■ Texto fuente:
******

Y el analista de Washington no es el único que piensa esto. A finales de marzo pasado, luego de conocerse la reunión bilateral en Caracas, el diario The New York Times publicó una nota sobre la respuesta contundente de Menendez titulada: "El demócrata al que la Casa Blanca le tiene más miedo". En ella describió el poder que el veterano senador, al que Biden además conoce muy bien de su tiempo en la Cámara Alta, tiene en el Congreso.
La Cumbre, un dolor de cabeza
En conclusión, a cinco meses de una elección que puede definir su capacidad de gobernar en los dos años que le quedan, Biden será anfitrión de una cumbre que no está entre sus prioridades, con países que no tienen para aportarle en ninguno de los problemas que dominan el debate electoral actual. En cambio, ceder ante los reclamos de muchos países de la región como México, Argentina, Bolivia y los caribeños nucleados en Caricom, e invitar a todos los Gobiernos del continente -incluidos Maduro, el cubano Miguel Díaz-Canel y el nicaragüense Daniel Ortega- tendrá un costo político seguro: enfrentarse a un aliado poderoso en la única cámara del Congreso que los analistas pronostican que los demócratas pueden retener en los comicios de noviembre, y a una porción significativa del electorado de Florida, un estado que no solo elige gobernador y un senador este año, sino que sumó un congresista más tras el Censo de 2020 y pasará a elegir 28.
"El único lugar en el que la cumbre tiene una importancia para la política local es Florida", sostuvo Shifter al analizar un posible vínculo entre lo que suceda en la cumbre y la dinámica electoral de este año. A lo sumó, agregó, si la cumbre fracasa, podría alimentar un discurso que ya existe en la oposición sobre los errores del presidente, no mucho más.

******

■ Instrucción A: Según el texto fuente, ¿con qué título publicó The New York Times su nota sobre la respuesta de Menendez?

******

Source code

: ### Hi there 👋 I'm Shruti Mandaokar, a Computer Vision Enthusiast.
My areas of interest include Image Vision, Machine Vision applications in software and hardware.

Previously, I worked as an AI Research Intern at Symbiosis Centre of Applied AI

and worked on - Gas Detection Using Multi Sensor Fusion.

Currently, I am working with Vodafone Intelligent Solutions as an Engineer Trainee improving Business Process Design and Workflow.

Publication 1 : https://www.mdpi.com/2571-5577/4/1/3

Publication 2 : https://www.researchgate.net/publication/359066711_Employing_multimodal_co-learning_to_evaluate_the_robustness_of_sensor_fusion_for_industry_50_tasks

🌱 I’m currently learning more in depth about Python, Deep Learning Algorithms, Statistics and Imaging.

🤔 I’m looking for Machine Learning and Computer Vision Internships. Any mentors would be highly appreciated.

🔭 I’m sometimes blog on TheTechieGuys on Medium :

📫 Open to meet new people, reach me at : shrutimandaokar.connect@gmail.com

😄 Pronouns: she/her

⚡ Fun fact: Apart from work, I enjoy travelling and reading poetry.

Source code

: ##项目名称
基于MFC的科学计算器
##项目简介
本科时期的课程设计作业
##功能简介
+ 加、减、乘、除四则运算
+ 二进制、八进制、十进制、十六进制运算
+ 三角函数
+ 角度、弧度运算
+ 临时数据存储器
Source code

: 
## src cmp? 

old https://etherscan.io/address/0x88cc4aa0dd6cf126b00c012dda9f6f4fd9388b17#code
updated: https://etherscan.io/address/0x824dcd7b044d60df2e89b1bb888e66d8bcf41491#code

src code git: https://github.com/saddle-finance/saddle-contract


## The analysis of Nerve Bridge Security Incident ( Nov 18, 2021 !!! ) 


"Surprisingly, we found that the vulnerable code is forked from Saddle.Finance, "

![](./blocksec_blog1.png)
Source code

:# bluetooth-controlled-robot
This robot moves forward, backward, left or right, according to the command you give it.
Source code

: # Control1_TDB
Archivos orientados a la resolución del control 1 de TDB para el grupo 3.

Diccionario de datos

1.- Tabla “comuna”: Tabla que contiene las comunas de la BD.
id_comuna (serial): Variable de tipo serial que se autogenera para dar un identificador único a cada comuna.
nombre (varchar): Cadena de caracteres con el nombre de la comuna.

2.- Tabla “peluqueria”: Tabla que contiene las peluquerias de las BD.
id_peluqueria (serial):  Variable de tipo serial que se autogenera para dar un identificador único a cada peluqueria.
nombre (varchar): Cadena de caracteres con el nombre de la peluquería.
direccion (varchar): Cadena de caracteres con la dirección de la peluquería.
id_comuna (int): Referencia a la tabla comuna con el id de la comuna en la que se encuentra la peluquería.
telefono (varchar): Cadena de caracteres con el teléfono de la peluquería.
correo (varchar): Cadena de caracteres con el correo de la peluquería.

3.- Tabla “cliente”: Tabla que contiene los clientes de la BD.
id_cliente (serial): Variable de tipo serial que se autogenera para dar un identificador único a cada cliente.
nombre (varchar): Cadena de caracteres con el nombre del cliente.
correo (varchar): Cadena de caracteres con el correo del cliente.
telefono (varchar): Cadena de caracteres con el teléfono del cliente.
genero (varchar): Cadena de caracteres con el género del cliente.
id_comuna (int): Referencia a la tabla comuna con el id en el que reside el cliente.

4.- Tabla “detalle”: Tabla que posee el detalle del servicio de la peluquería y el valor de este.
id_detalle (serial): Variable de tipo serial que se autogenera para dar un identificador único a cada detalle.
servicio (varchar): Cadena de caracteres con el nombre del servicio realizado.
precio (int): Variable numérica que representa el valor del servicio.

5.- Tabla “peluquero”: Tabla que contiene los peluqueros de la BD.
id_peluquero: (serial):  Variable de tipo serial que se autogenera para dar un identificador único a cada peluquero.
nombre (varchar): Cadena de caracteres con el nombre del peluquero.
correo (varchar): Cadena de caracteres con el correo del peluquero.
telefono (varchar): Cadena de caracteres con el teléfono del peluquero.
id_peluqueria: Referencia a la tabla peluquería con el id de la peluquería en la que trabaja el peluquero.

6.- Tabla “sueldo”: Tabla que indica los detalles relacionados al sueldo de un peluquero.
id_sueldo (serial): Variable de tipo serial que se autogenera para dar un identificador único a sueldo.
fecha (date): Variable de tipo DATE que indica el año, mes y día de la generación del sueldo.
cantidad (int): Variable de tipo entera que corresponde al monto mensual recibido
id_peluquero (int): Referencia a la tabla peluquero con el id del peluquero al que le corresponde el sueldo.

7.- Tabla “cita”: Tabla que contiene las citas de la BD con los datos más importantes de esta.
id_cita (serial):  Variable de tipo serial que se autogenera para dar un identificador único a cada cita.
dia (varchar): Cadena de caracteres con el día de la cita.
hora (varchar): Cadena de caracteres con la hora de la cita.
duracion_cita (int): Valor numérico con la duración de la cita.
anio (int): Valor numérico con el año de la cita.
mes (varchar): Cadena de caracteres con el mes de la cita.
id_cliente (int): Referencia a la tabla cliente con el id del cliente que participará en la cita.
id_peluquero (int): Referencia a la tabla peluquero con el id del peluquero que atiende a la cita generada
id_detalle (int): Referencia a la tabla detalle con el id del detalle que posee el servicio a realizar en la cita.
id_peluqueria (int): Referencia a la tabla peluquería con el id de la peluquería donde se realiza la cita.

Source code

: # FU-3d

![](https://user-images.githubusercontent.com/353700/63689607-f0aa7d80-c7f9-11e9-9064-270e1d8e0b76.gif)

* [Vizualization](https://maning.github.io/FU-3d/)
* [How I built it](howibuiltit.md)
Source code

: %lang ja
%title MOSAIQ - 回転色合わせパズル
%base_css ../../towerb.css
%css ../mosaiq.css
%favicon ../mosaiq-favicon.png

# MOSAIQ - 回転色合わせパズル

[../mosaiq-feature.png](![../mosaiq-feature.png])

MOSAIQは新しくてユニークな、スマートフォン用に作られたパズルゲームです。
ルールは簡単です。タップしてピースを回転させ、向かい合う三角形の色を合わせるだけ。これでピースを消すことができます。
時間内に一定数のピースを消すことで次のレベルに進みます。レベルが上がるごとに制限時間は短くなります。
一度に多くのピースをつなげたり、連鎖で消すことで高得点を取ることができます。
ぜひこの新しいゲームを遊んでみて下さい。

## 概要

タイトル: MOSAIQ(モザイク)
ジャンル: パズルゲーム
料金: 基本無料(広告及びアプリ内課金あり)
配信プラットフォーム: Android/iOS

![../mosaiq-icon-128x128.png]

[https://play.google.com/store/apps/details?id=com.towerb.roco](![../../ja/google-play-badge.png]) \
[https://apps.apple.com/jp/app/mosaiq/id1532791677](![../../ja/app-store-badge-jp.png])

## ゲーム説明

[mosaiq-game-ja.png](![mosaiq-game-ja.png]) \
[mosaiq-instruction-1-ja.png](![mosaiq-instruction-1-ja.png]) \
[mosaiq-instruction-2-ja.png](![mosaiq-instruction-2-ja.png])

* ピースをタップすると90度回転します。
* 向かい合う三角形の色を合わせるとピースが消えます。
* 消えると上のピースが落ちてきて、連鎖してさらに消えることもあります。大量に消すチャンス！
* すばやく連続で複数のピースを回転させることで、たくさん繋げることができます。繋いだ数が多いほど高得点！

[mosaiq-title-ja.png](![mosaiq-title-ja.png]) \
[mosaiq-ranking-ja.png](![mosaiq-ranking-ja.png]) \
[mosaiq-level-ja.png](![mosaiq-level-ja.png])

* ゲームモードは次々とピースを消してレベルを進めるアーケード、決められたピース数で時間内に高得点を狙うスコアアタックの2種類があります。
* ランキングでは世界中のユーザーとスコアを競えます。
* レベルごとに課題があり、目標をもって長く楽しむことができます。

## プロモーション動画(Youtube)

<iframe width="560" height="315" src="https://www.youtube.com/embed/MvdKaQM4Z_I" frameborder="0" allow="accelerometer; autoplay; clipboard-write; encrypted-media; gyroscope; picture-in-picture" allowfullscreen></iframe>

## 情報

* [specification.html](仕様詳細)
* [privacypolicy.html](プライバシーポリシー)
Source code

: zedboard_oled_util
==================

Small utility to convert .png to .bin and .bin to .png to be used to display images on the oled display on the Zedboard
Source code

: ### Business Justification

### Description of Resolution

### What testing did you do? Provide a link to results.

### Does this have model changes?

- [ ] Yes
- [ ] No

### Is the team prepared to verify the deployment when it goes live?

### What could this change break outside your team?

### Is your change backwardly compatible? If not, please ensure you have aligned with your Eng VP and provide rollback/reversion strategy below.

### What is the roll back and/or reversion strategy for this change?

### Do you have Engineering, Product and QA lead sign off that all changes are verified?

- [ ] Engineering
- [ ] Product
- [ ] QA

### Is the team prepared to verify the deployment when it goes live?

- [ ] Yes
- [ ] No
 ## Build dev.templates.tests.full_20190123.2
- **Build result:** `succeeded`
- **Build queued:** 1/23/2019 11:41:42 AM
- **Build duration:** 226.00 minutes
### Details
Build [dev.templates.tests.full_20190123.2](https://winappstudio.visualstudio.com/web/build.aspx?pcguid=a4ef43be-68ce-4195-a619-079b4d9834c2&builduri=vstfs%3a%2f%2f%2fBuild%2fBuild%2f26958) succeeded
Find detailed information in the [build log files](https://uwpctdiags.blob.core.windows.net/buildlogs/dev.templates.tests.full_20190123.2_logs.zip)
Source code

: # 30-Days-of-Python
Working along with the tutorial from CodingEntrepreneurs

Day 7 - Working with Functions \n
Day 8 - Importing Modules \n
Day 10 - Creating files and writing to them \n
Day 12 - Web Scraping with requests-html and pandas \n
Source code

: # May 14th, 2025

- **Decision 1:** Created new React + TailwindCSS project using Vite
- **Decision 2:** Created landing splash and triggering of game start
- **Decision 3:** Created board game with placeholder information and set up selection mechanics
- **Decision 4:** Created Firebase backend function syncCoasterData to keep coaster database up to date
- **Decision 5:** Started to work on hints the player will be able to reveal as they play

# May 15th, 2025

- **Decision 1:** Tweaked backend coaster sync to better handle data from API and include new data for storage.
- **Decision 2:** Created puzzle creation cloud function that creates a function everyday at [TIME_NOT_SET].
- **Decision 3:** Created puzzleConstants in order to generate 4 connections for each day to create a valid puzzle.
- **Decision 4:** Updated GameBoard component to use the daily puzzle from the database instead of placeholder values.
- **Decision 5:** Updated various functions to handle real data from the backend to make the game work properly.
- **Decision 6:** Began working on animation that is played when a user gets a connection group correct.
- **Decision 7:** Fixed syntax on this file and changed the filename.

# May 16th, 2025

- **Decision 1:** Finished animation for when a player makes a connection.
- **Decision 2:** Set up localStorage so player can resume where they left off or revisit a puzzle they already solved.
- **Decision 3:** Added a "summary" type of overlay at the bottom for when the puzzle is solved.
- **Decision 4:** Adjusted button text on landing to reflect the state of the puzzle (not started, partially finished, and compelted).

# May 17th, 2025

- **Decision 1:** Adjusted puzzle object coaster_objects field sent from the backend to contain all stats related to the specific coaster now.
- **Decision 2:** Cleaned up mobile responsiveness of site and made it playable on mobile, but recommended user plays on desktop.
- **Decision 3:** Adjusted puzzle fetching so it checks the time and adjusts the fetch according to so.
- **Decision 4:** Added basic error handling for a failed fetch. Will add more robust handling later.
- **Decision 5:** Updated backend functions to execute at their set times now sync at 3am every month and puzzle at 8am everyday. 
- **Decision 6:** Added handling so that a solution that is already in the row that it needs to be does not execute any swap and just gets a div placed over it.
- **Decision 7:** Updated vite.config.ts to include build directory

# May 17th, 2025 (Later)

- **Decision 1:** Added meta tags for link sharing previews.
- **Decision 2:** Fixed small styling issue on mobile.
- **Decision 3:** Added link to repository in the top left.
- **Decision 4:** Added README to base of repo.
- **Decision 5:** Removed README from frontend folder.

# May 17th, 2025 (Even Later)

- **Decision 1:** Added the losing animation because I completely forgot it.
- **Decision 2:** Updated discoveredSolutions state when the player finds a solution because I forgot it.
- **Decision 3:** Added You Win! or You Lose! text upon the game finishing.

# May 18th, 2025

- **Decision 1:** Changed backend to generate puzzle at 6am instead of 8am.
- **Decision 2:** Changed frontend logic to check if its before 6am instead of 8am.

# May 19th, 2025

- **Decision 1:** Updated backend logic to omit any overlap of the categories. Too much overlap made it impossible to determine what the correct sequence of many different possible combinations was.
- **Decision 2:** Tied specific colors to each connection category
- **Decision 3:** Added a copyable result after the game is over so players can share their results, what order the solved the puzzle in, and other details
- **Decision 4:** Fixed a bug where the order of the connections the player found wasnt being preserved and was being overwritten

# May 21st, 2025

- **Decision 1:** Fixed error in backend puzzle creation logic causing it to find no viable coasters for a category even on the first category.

******

■ Instrucción B: Identifica y copia cada línea del listado que contenga la cadena "connections". Se distinguen mayúsculas y minúsculas.

■ Respuesta A: "El demócrata al que la Casa Blanca le tiene más miedo".

■ Respuesta B:
- **Decision 3:** Created puzzleConstants in order to generate 4 connections for each day to create a valid puzzle.
- **Decision 4:** Fixed a bug where the order of the connections the player found wasnt being preserved and was being overwritten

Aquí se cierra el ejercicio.